### Teks Dokumen

#####

TEMPO.CO , Jakarta - Bangunan dua lantai bergaya kolonial itu tampak megah berdiri di antara kumuhnya Pasar Ikan di Penjaringan, Jakarta Utara.
Begitu masuk ke dalamnya, Anda akan disambut seorang petugas tak berseragam yang menjual karcis. Satu tiket dibanderol Rp 2.000, tanpa peduli dewasa maupun anak-anak.
Itulah gambaran saat akan memasuki Museum Bahari. Satu-satunya museum yang ada di Jakarta Utara.
Secara umum, kondisi gedung yang dibangun bertahap pada 1718 hingga 1778 ini masih bagus. Tak terlihat retakan di dindingnya yang dicat putih, senada dengan warna ubinnya. Hanya ada satu-dua, di antara puluhan jendela yang kayunya keropos.

#####

### Data yang Diberikan
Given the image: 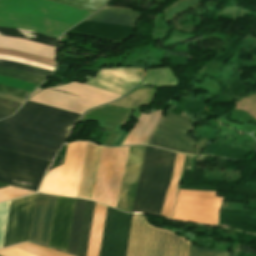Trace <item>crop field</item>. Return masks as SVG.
Returning a JSON list of instances; mask_svg holds the SVG:
<instances>
[{"label":"crop field","mask_w":256,"mask_h":256,"mask_svg":"<svg viewBox=\"0 0 256 256\" xmlns=\"http://www.w3.org/2000/svg\"><path fill=\"white\" fill-rule=\"evenodd\" d=\"M79 117L27 101L0 121V147L52 160Z\"/></svg>","instance_id":"8a807250"},{"label":"crop field","mask_w":256,"mask_h":256,"mask_svg":"<svg viewBox=\"0 0 256 256\" xmlns=\"http://www.w3.org/2000/svg\"><path fill=\"white\" fill-rule=\"evenodd\" d=\"M175 155L147 146L131 213L161 216Z\"/></svg>","instance_id":"ac0d7876"},{"label":"crop field","mask_w":256,"mask_h":256,"mask_svg":"<svg viewBox=\"0 0 256 256\" xmlns=\"http://www.w3.org/2000/svg\"><path fill=\"white\" fill-rule=\"evenodd\" d=\"M188 241L133 216L126 256H186Z\"/></svg>","instance_id":"34b2d1b8"},{"label":"crop field","mask_w":256,"mask_h":256,"mask_svg":"<svg viewBox=\"0 0 256 256\" xmlns=\"http://www.w3.org/2000/svg\"><path fill=\"white\" fill-rule=\"evenodd\" d=\"M52 89L79 95L81 97L58 92ZM52 89H44L28 101L82 114L90 108L110 102L120 96L76 82Z\"/></svg>","instance_id":"412701ff"},{"label":"crop field","mask_w":256,"mask_h":256,"mask_svg":"<svg viewBox=\"0 0 256 256\" xmlns=\"http://www.w3.org/2000/svg\"><path fill=\"white\" fill-rule=\"evenodd\" d=\"M50 160L0 148V182L36 190Z\"/></svg>","instance_id":"f4fd0767"},{"label":"crop field","mask_w":256,"mask_h":256,"mask_svg":"<svg viewBox=\"0 0 256 256\" xmlns=\"http://www.w3.org/2000/svg\"><path fill=\"white\" fill-rule=\"evenodd\" d=\"M87 144L88 142L67 144L64 165L49 171L39 192L76 197Z\"/></svg>","instance_id":"dd49c442"},{"label":"crop field","mask_w":256,"mask_h":256,"mask_svg":"<svg viewBox=\"0 0 256 256\" xmlns=\"http://www.w3.org/2000/svg\"><path fill=\"white\" fill-rule=\"evenodd\" d=\"M216 192L179 190L171 219L216 226L218 209L223 198Z\"/></svg>","instance_id":"e52e79f7"},{"label":"crop field","mask_w":256,"mask_h":256,"mask_svg":"<svg viewBox=\"0 0 256 256\" xmlns=\"http://www.w3.org/2000/svg\"><path fill=\"white\" fill-rule=\"evenodd\" d=\"M166 112L167 115L161 117L146 144L193 154L197 142L186 132L192 130L195 123L170 111Z\"/></svg>","instance_id":"d8731c3e"},{"label":"crop field","mask_w":256,"mask_h":256,"mask_svg":"<svg viewBox=\"0 0 256 256\" xmlns=\"http://www.w3.org/2000/svg\"><path fill=\"white\" fill-rule=\"evenodd\" d=\"M131 218L107 207L99 256H125Z\"/></svg>","instance_id":"5a996713"},{"label":"crop field","mask_w":256,"mask_h":256,"mask_svg":"<svg viewBox=\"0 0 256 256\" xmlns=\"http://www.w3.org/2000/svg\"><path fill=\"white\" fill-rule=\"evenodd\" d=\"M36 195L11 201L3 247L28 240Z\"/></svg>","instance_id":"3316defc"},{"label":"crop field","mask_w":256,"mask_h":256,"mask_svg":"<svg viewBox=\"0 0 256 256\" xmlns=\"http://www.w3.org/2000/svg\"><path fill=\"white\" fill-rule=\"evenodd\" d=\"M145 71L137 68H117L100 70L95 78L86 76V85L124 95L139 84Z\"/></svg>","instance_id":"28ad6ade"},{"label":"crop field","mask_w":256,"mask_h":256,"mask_svg":"<svg viewBox=\"0 0 256 256\" xmlns=\"http://www.w3.org/2000/svg\"><path fill=\"white\" fill-rule=\"evenodd\" d=\"M145 148L146 146H136L129 149L117 209L129 213L131 211Z\"/></svg>","instance_id":"d1516ede"},{"label":"crop field","mask_w":256,"mask_h":256,"mask_svg":"<svg viewBox=\"0 0 256 256\" xmlns=\"http://www.w3.org/2000/svg\"><path fill=\"white\" fill-rule=\"evenodd\" d=\"M75 199L57 197L49 246L66 252Z\"/></svg>","instance_id":"22f410ed"},{"label":"crop field","mask_w":256,"mask_h":256,"mask_svg":"<svg viewBox=\"0 0 256 256\" xmlns=\"http://www.w3.org/2000/svg\"><path fill=\"white\" fill-rule=\"evenodd\" d=\"M135 28L83 21L65 34L83 38L123 42L134 35Z\"/></svg>","instance_id":"cbeb9de0"},{"label":"crop field","mask_w":256,"mask_h":256,"mask_svg":"<svg viewBox=\"0 0 256 256\" xmlns=\"http://www.w3.org/2000/svg\"><path fill=\"white\" fill-rule=\"evenodd\" d=\"M56 197L38 193L30 241L47 246Z\"/></svg>","instance_id":"5142ce71"},{"label":"crop field","mask_w":256,"mask_h":256,"mask_svg":"<svg viewBox=\"0 0 256 256\" xmlns=\"http://www.w3.org/2000/svg\"><path fill=\"white\" fill-rule=\"evenodd\" d=\"M139 17L137 11L105 7L86 20L135 27Z\"/></svg>","instance_id":"d9b57169"},{"label":"crop field","mask_w":256,"mask_h":256,"mask_svg":"<svg viewBox=\"0 0 256 256\" xmlns=\"http://www.w3.org/2000/svg\"><path fill=\"white\" fill-rule=\"evenodd\" d=\"M163 111L164 110L157 111L148 115L141 113L139 119L132 128L128 138L126 137L127 139L122 146L144 144Z\"/></svg>","instance_id":"733c2abd"},{"label":"crop field","mask_w":256,"mask_h":256,"mask_svg":"<svg viewBox=\"0 0 256 256\" xmlns=\"http://www.w3.org/2000/svg\"><path fill=\"white\" fill-rule=\"evenodd\" d=\"M0 48L18 50L55 60L56 48L22 39L0 37Z\"/></svg>","instance_id":"4a817a6b"},{"label":"crop field","mask_w":256,"mask_h":256,"mask_svg":"<svg viewBox=\"0 0 256 256\" xmlns=\"http://www.w3.org/2000/svg\"><path fill=\"white\" fill-rule=\"evenodd\" d=\"M0 256H71L32 243H21L0 249Z\"/></svg>","instance_id":"bc2a9ffb"},{"label":"crop field","mask_w":256,"mask_h":256,"mask_svg":"<svg viewBox=\"0 0 256 256\" xmlns=\"http://www.w3.org/2000/svg\"><path fill=\"white\" fill-rule=\"evenodd\" d=\"M105 210V206L95 203L87 256H98L99 254Z\"/></svg>","instance_id":"214f88e0"},{"label":"crop field","mask_w":256,"mask_h":256,"mask_svg":"<svg viewBox=\"0 0 256 256\" xmlns=\"http://www.w3.org/2000/svg\"><path fill=\"white\" fill-rule=\"evenodd\" d=\"M131 111L102 106L88 111L83 117L125 124Z\"/></svg>","instance_id":"92a150f3"},{"label":"crop field","mask_w":256,"mask_h":256,"mask_svg":"<svg viewBox=\"0 0 256 256\" xmlns=\"http://www.w3.org/2000/svg\"><path fill=\"white\" fill-rule=\"evenodd\" d=\"M86 201L76 199L68 250L67 252L75 255L77 254L78 242L80 237V231L82 226L83 214Z\"/></svg>","instance_id":"dafd665d"},{"label":"crop field","mask_w":256,"mask_h":256,"mask_svg":"<svg viewBox=\"0 0 256 256\" xmlns=\"http://www.w3.org/2000/svg\"><path fill=\"white\" fill-rule=\"evenodd\" d=\"M184 155L178 154L176 155L175 166L173 170L172 179L170 182V186L167 192L166 201L163 210V217L170 218L172 215L175 199H176V191L179 183L182 162Z\"/></svg>","instance_id":"00972430"},{"label":"crop field","mask_w":256,"mask_h":256,"mask_svg":"<svg viewBox=\"0 0 256 256\" xmlns=\"http://www.w3.org/2000/svg\"><path fill=\"white\" fill-rule=\"evenodd\" d=\"M0 36H8V37H16V38H23L51 46L57 45V38L41 35L38 33L21 30V29H13V28H5L0 27Z\"/></svg>","instance_id":"a9b5d70f"},{"label":"crop field","mask_w":256,"mask_h":256,"mask_svg":"<svg viewBox=\"0 0 256 256\" xmlns=\"http://www.w3.org/2000/svg\"><path fill=\"white\" fill-rule=\"evenodd\" d=\"M93 206L94 203L87 201L77 256H86Z\"/></svg>","instance_id":"4177f3b9"},{"label":"crop field","mask_w":256,"mask_h":256,"mask_svg":"<svg viewBox=\"0 0 256 256\" xmlns=\"http://www.w3.org/2000/svg\"><path fill=\"white\" fill-rule=\"evenodd\" d=\"M70 6L82 8L89 11H97L104 6L108 0H52Z\"/></svg>","instance_id":"730fd06b"},{"label":"crop field","mask_w":256,"mask_h":256,"mask_svg":"<svg viewBox=\"0 0 256 256\" xmlns=\"http://www.w3.org/2000/svg\"><path fill=\"white\" fill-rule=\"evenodd\" d=\"M0 75L10 76V77L17 78V79L27 81L33 84H37V85H39L42 81L46 79L45 77H41V76H37V75H33V74L21 72V71L9 69V68H4V67H0Z\"/></svg>","instance_id":"eef30255"},{"label":"crop field","mask_w":256,"mask_h":256,"mask_svg":"<svg viewBox=\"0 0 256 256\" xmlns=\"http://www.w3.org/2000/svg\"><path fill=\"white\" fill-rule=\"evenodd\" d=\"M0 66L10 67V68H14V69H18V70L46 76V77H48L52 73V71L20 64L12 61H7V60H0Z\"/></svg>","instance_id":"ae1a2a85"},{"label":"crop field","mask_w":256,"mask_h":256,"mask_svg":"<svg viewBox=\"0 0 256 256\" xmlns=\"http://www.w3.org/2000/svg\"><path fill=\"white\" fill-rule=\"evenodd\" d=\"M30 193H34V192H30V191L19 189L12 186L5 187L0 189V201L8 200L11 198L19 197V196L30 194Z\"/></svg>","instance_id":"d3111659"},{"label":"crop field","mask_w":256,"mask_h":256,"mask_svg":"<svg viewBox=\"0 0 256 256\" xmlns=\"http://www.w3.org/2000/svg\"><path fill=\"white\" fill-rule=\"evenodd\" d=\"M187 256H229L227 252L199 249L189 243Z\"/></svg>","instance_id":"750c4746"},{"label":"crop field","mask_w":256,"mask_h":256,"mask_svg":"<svg viewBox=\"0 0 256 256\" xmlns=\"http://www.w3.org/2000/svg\"><path fill=\"white\" fill-rule=\"evenodd\" d=\"M0 92L10 94L13 96H17V97H21V98H25V99L30 94V92H26V91L14 89V88L2 86V85H0Z\"/></svg>","instance_id":"bd1437ed"},{"label":"crop field","mask_w":256,"mask_h":256,"mask_svg":"<svg viewBox=\"0 0 256 256\" xmlns=\"http://www.w3.org/2000/svg\"><path fill=\"white\" fill-rule=\"evenodd\" d=\"M20 105V103L0 99V110L14 113Z\"/></svg>","instance_id":"1d83c4d3"},{"label":"crop field","mask_w":256,"mask_h":256,"mask_svg":"<svg viewBox=\"0 0 256 256\" xmlns=\"http://www.w3.org/2000/svg\"><path fill=\"white\" fill-rule=\"evenodd\" d=\"M0 59L12 60V61H16V62H20V63H24V64H28V65H32V66H36V67H40V68H44V69H48V70H52V71H54V69H55L54 67H50V66H46V65L26 61V60H22V59H18V58H14V57H9V56H1L0 55Z\"/></svg>","instance_id":"120bbe31"},{"label":"crop field","mask_w":256,"mask_h":256,"mask_svg":"<svg viewBox=\"0 0 256 256\" xmlns=\"http://www.w3.org/2000/svg\"><path fill=\"white\" fill-rule=\"evenodd\" d=\"M0 97L5 98V99H9V100H13V101H17V102H21V103H23L25 101L24 99L16 98V97L9 96V95L2 94V93H0Z\"/></svg>","instance_id":"d32e631a"},{"label":"crop field","mask_w":256,"mask_h":256,"mask_svg":"<svg viewBox=\"0 0 256 256\" xmlns=\"http://www.w3.org/2000/svg\"><path fill=\"white\" fill-rule=\"evenodd\" d=\"M187 158H188V156L185 155V157H184V163H183V168H182L181 179H183V177H184L185 168H186V163H187Z\"/></svg>","instance_id":"5866460e"},{"label":"crop field","mask_w":256,"mask_h":256,"mask_svg":"<svg viewBox=\"0 0 256 256\" xmlns=\"http://www.w3.org/2000/svg\"><path fill=\"white\" fill-rule=\"evenodd\" d=\"M11 113L0 111V119L10 116Z\"/></svg>","instance_id":"028f5c9d"},{"label":"crop field","mask_w":256,"mask_h":256,"mask_svg":"<svg viewBox=\"0 0 256 256\" xmlns=\"http://www.w3.org/2000/svg\"><path fill=\"white\" fill-rule=\"evenodd\" d=\"M41 89H42V88L39 87V88H38L37 90H35L31 95H33L35 92H37V91H39V90H41ZM31 95H30V96H31Z\"/></svg>","instance_id":"e1f06a70"},{"label":"crop field","mask_w":256,"mask_h":256,"mask_svg":"<svg viewBox=\"0 0 256 256\" xmlns=\"http://www.w3.org/2000/svg\"><path fill=\"white\" fill-rule=\"evenodd\" d=\"M5 186H8V185L0 184V188L5 187Z\"/></svg>","instance_id":"0bd39190"},{"label":"crop field","mask_w":256,"mask_h":256,"mask_svg":"<svg viewBox=\"0 0 256 256\" xmlns=\"http://www.w3.org/2000/svg\"><path fill=\"white\" fill-rule=\"evenodd\" d=\"M146 1H148V0H146Z\"/></svg>","instance_id":"b80d0937"}]
</instances>
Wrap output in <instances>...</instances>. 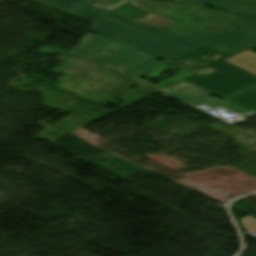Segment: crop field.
<instances>
[{
    "instance_id": "5142ce71",
    "label": "crop field",
    "mask_w": 256,
    "mask_h": 256,
    "mask_svg": "<svg viewBox=\"0 0 256 256\" xmlns=\"http://www.w3.org/2000/svg\"><path fill=\"white\" fill-rule=\"evenodd\" d=\"M168 1L186 3V4L203 7V6L210 4L216 0H168Z\"/></svg>"
},
{
    "instance_id": "34b2d1b8",
    "label": "crop field",
    "mask_w": 256,
    "mask_h": 256,
    "mask_svg": "<svg viewBox=\"0 0 256 256\" xmlns=\"http://www.w3.org/2000/svg\"><path fill=\"white\" fill-rule=\"evenodd\" d=\"M39 52L46 54L63 53L68 55L62 58L59 67L51 70L54 73H64L52 86L59 89L62 87V90L96 104L108 96L117 87V83L127 79L126 76L115 74L107 68L49 46L42 47ZM70 64L72 66H70ZM80 67H82V69H79ZM75 70H77V72H75ZM84 72H87V74H83ZM68 74H70V76H68ZM81 77H85L84 80H80ZM71 78L75 80L70 81ZM57 82L59 86H55ZM75 82L78 83L74 84ZM89 82H91V84L87 88L86 85ZM92 85L95 86L91 88ZM73 89H75V91H73ZM105 93L108 94L104 96ZM94 94H97V96H94Z\"/></svg>"
},
{
    "instance_id": "bc2a9ffb",
    "label": "crop field",
    "mask_w": 256,
    "mask_h": 256,
    "mask_svg": "<svg viewBox=\"0 0 256 256\" xmlns=\"http://www.w3.org/2000/svg\"><path fill=\"white\" fill-rule=\"evenodd\" d=\"M249 50H251V51H253V52H256V46L253 47V48H251V49H249Z\"/></svg>"
},
{
    "instance_id": "d8731c3e",
    "label": "crop field",
    "mask_w": 256,
    "mask_h": 256,
    "mask_svg": "<svg viewBox=\"0 0 256 256\" xmlns=\"http://www.w3.org/2000/svg\"><path fill=\"white\" fill-rule=\"evenodd\" d=\"M210 5L242 16L255 17L256 21V0H218Z\"/></svg>"
},
{
    "instance_id": "d9b57169",
    "label": "crop field",
    "mask_w": 256,
    "mask_h": 256,
    "mask_svg": "<svg viewBox=\"0 0 256 256\" xmlns=\"http://www.w3.org/2000/svg\"><path fill=\"white\" fill-rule=\"evenodd\" d=\"M241 221H242L243 227H245V226H244V223H246V224H248V225H250V226L256 228V219H254V218H252V217H250V216H248V217L242 219Z\"/></svg>"
},
{
    "instance_id": "412701ff",
    "label": "crop field",
    "mask_w": 256,
    "mask_h": 256,
    "mask_svg": "<svg viewBox=\"0 0 256 256\" xmlns=\"http://www.w3.org/2000/svg\"><path fill=\"white\" fill-rule=\"evenodd\" d=\"M111 49L113 53H108ZM69 53L81 57H88L92 61L109 69L124 73L145 61L153 58L149 55L115 43L99 35L87 33L81 39V45L69 51ZM112 64H117L113 66Z\"/></svg>"
},
{
    "instance_id": "cbeb9de0",
    "label": "crop field",
    "mask_w": 256,
    "mask_h": 256,
    "mask_svg": "<svg viewBox=\"0 0 256 256\" xmlns=\"http://www.w3.org/2000/svg\"><path fill=\"white\" fill-rule=\"evenodd\" d=\"M203 104V105H206V106H209V107H214V108H218V107H221L229 102L225 101V100H219V99H215L213 97H210V98H207V99H204V100H201V101H198V102H195V103H192L193 105H196V104Z\"/></svg>"
},
{
    "instance_id": "214f88e0",
    "label": "crop field",
    "mask_w": 256,
    "mask_h": 256,
    "mask_svg": "<svg viewBox=\"0 0 256 256\" xmlns=\"http://www.w3.org/2000/svg\"><path fill=\"white\" fill-rule=\"evenodd\" d=\"M127 1V0H126Z\"/></svg>"
},
{
    "instance_id": "733c2abd",
    "label": "crop field",
    "mask_w": 256,
    "mask_h": 256,
    "mask_svg": "<svg viewBox=\"0 0 256 256\" xmlns=\"http://www.w3.org/2000/svg\"><path fill=\"white\" fill-rule=\"evenodd\" d=\"M91 2H95V3H99V4H102V5H110V7H116L117 5L111 3V2H108L106 0H92Z\"/></svg>"
},
{
    "instance_id": "8a807250",
    "label": "crop field",
    "mask_w": 256,
    "mask_h": 256,
    "mask_svg": "<svg viewBox=\"0 0 256 256\" xmlns=\"http://www.w3.org/2000/svg\"><path fill=\"white\" fill-rule=\"evenodd\" d=\"M129 2L179 22L158 29L112 11L91 32L166 61L201 45L230 56L256 45V24L235 15L176 3Z\"/></svg>"
},
{
    "instance_id": "f4fd0767",
    "label": "crop field",
    "mask_w": 256,
    "mask_h": 256,
    "mask_svg": "<svg viewBox=\"0 0 256 256\" xmlns=\"http://www.w3.org/2000/svg\"><path fill=\"white\" fill-rule=\"evenodd\" d=\"M95 24L105 13L87 0H35Z\"/></svg>"
},
{
    "instance_id": "ac0d7876",
    "label": "crop field",
    "mask_w": 256,
    "mask_h": 256,
    "mask_svg": "<svg viewBox=\"0 0 256 256\" xmlns=\"http://www.w3.org/2000/svg\"><path fill=\"white\" fill-rule=\"evenodd\" d=\"M217 54L222 57L212 60ZM206 56L208 58L206 60L203 59ZM227 57L224 54L201 46L196 51L186 53L169 62L177 64L182 67V70L194 74L184 79V81L224 98L256 83V76L224 62L223 60ZM187 61L191 62V64H186L185 62ZM200 64H203V66ZM204 68L215 71L211 74L199 75L198 71Z\"/></svg>"
},
{
    "instance_id": "4a817a6b",
    "label": "crop field",
    "mask_w": 256,
    "mask_h": 256,
    "mask_svg": "<svg viewBox=\"0 0 256 256\" xmlns=\"http://www.w3.org/2000/svg\"><path fill=\"white\" fill-rule=\"evenodd\" d=\"M109 1H111V2H113L115 4H117V5H119V4L124 2V1H121V0H109Z\"/></svg>"
},
{
    "instance_id": "d1516ede",
    "label": "crop field",
    "mask_w": 256,
    "mask_h": 256,
    "mask_svg": "<svg viewBox=\"0 0 256 256\" xmlns=\"http://www.w3.org/2000/svg\"><path fill=\"white\" fill-rule=\"evenodd\" d=\"M130 4H133V3H130ZM133 5L138 6L136 4H133ZM138 7H140V6H138ZM140 8H143V7H140ZM143 9H145V8H143ZM146 10H148V9H146ZM140 21H143L145 23L151 24V25L156 26L158 28H161V27H164L166 25H170V24H173V23L176 22V21H174L172 19H169V18L164 17V16H162L160 14H157V13L154 14V15H151L149 17L143 18Z\"/></svg>"
},
{
    "instance_id": "e52e79f7",
    "label": "crop field",
    "mask_w": 256,
    "mask_h": 256,
    "mask_svg": "<svg viewBox=\"0 0 256 256\" xmlns=\"http://www.w3.org/2000/svg\"><path fill=\"white\" fill-rule=\"evenodd\" d=\"M184 87H190V88L185 89ZM168 89H172V90L170 91ZM177 89H180L182 91H179ZM161 92L168 94L172 97H175L185 103H191L196 100H199V99H202V98L212 95L206 91H203L194 86H191L183 81L174 86L168 87V88L162 90Z\"/></svg>"
},
{
    "instance_id": "28ad6ade",
    "label": "crop field",
    "mask_w": 256,
    "mask_h": 256,
    "mask_svg": "<svg viewBox=\"0 0 256 256\" xmlns=\"http://www.w3.org/2000/svg\"><path fill=\"white\" fill-rule=\"evenodd\" d=\"M114 11L122 13L129 17L135 18L137 20H139L143 17H146L148 15L154 14V13L148 12L146 10L140 9L138 7H135L133 5H130L128 3H125V4L117 7Z\"/></svg>"
},
{
    "instance_id": "5a996713",
    "label": "crop field",
    "mask_w": 256,
    "mask_h": 256,
    "mask_svg": "<svg viewBox=\"0 0 256 256\" xmlns=\"http://www.w3.org/2000/svg\"><path fill=\"white\" fill-rule=\"evenodd\" d=\"M246 110L256 111V84L225 99Z\"/></svg>"
},
{
    "instance_id": "dd49c442",
    "label": "crop field",
    "mask_w": 256,
    "mask_h": 256,
    "mask_svg": "<svg viewBox=\"0 0 256 256\" xmlns=\"http://www.w3.org/2000/svg\"><path fill=\"white\" fill-rule=\"evenodd\" d=\"M142 84V82L135 80V79H127L122 83V85L115 90L100 106L104 107L108 103L114 101V98L119 97L118 99H125L126 103L120 106V108L129 105L145 96H149L155 92H157L158 88H155L153 86L144 84L143 86L137 87L136 89L132 90L131 92L128 90L130 87L137 86ZM123 90H120L121 87ZM144 87H147V89H143ZM120 108L116 109L115 111L119 110Z\"/></svg>"
},
{
    "instance_id": "22f410ed",
    "label": "crop field",
    "mask_w": 256,
    "mask_h": 256,
    "mask_svg": "<svg viewBox=\"0 0 256 256\" xmlns=\"http://www.w3.org/2000/svg\"><path fill=\"white\" fill-rule=\"evenodd\" d=\"M160 64H162V63L157 62L154 59H151V60L145 62L144 64H142V65H140V66L124 73V74H127V75L132 76V77H136V76H138V75H140V74H142V73H144V72H146V71H148V70H150V69H152V68H154V67H156Z\"/></svg>"
},
{
    "instance_id": "3316defc",
    "label": "crop field",
    "mask_w": 256,
    "mask_h": 256,
    "mask_svg": "<svg viewBox=\"0 0 256 256\" xmlns=\"http://www.w3.org/2000/svg\"><path fill=\"white\" fill-rule=\"evenodd\" d=\"M225 61L256 75V53L246 50Z\"/></svg>"
}]
</instances>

#####

### Daftar Tugas
1. Menurut teks tentang Museum Bahari, berapa harga satu tiket masuknya?
2. Sebutkan semua nama tempat, baik wilayah maupun bangunan, yang muncul dalam teks tentang Museum Bahari.

### Daftar Jawaban
1. Rp 2.000, sama untuk dewasa maupun anak-anak.

2. Jakarta, Pasar Ikan, Penjaringan, Jakarta Utara, Museum Bahari